**WORK INSTRUCTIONS:** Reproduce the following lines verbatim, from the first through the last.

── RECORDS SHOWN ──

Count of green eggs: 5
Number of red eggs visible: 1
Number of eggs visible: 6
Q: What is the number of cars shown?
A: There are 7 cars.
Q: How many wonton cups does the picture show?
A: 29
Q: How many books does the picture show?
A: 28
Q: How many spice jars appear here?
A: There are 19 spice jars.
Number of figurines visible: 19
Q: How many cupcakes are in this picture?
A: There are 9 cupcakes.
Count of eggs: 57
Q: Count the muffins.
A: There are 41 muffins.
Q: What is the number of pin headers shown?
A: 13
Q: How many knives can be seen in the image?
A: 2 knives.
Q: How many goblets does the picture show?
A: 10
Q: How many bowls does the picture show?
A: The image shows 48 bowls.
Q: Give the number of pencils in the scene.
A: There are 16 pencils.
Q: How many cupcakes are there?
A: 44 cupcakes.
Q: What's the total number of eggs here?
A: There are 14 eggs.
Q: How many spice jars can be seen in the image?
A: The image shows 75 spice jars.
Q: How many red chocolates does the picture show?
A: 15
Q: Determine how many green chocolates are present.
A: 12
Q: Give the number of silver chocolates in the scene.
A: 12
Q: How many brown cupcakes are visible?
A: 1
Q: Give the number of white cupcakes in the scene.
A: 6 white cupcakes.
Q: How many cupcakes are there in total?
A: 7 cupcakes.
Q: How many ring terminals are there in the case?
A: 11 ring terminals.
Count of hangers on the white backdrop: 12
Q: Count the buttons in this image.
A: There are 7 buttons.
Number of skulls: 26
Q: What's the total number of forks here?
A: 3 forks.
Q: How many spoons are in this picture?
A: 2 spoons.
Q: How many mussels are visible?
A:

───

**SOLUTION:**
Count of green eggs: 5
Number of red eggs visible: 1
Number of eggs visible: 6
Q: What is the number of cars shown?
A: There are 7 cars.
Q: How many wonton cups does the picture show?
A: 29
Q: How many books does the picture show?
A: 28
Q: How many spice jars appear here?
A: There are 19 spice jars.
Number of figurines visible: 19
Q: How many cupcakes are in this picture?
A: There are 9 cupcakes.
Count of eggs: 57
Q: Count the muffins.
A: There are 41 muffins.
Q: What is the number of pin headers shown?
A: 13
Q: How many knives can be seen in the image?
A: 2 knives.
Q: How many goblets does the picture show?
A: 10
Q: How many bowls does the picture show?
A: The image shows 48 bowls.
Q: Give the number of pencils in the scene.
A: There are 16 pencils.
Q: How many cupcakes are there?
A: 44 cupcakes.
Q: What's the total number of eggs here?
A: There are 14 eggs.
Q: How many spice jars can be seen in the image?
A: The image shows 75 spice jars.
Q: How many red chocolates does the picture show?
A: 15
Q: Determine how many green chocolates are present.
A: 12
Q: Give the number of silver chocolates in the scene.
A: 12
Q: How many brown cupcakes are visible?
A: 1
Q: Give the number of white cupcakes in the scene.
A: 6 white cupcakes.
Q: How many cupcakes are there in total?
A: 7 cupcakes.
Q: How many ring terminals are there in the case?
A: 11 ring terminals.
Count of hangers on the white backdrop: 12
Q: Count the buttons in this image.
A: There are 7 buttons.
Number of skulls: 26
Q: What's the total number of forks here?
A: 3 forks.
Q: How many spoons are in this picture?
A: 2 spoons.
Q: How many mussels are visible?
A:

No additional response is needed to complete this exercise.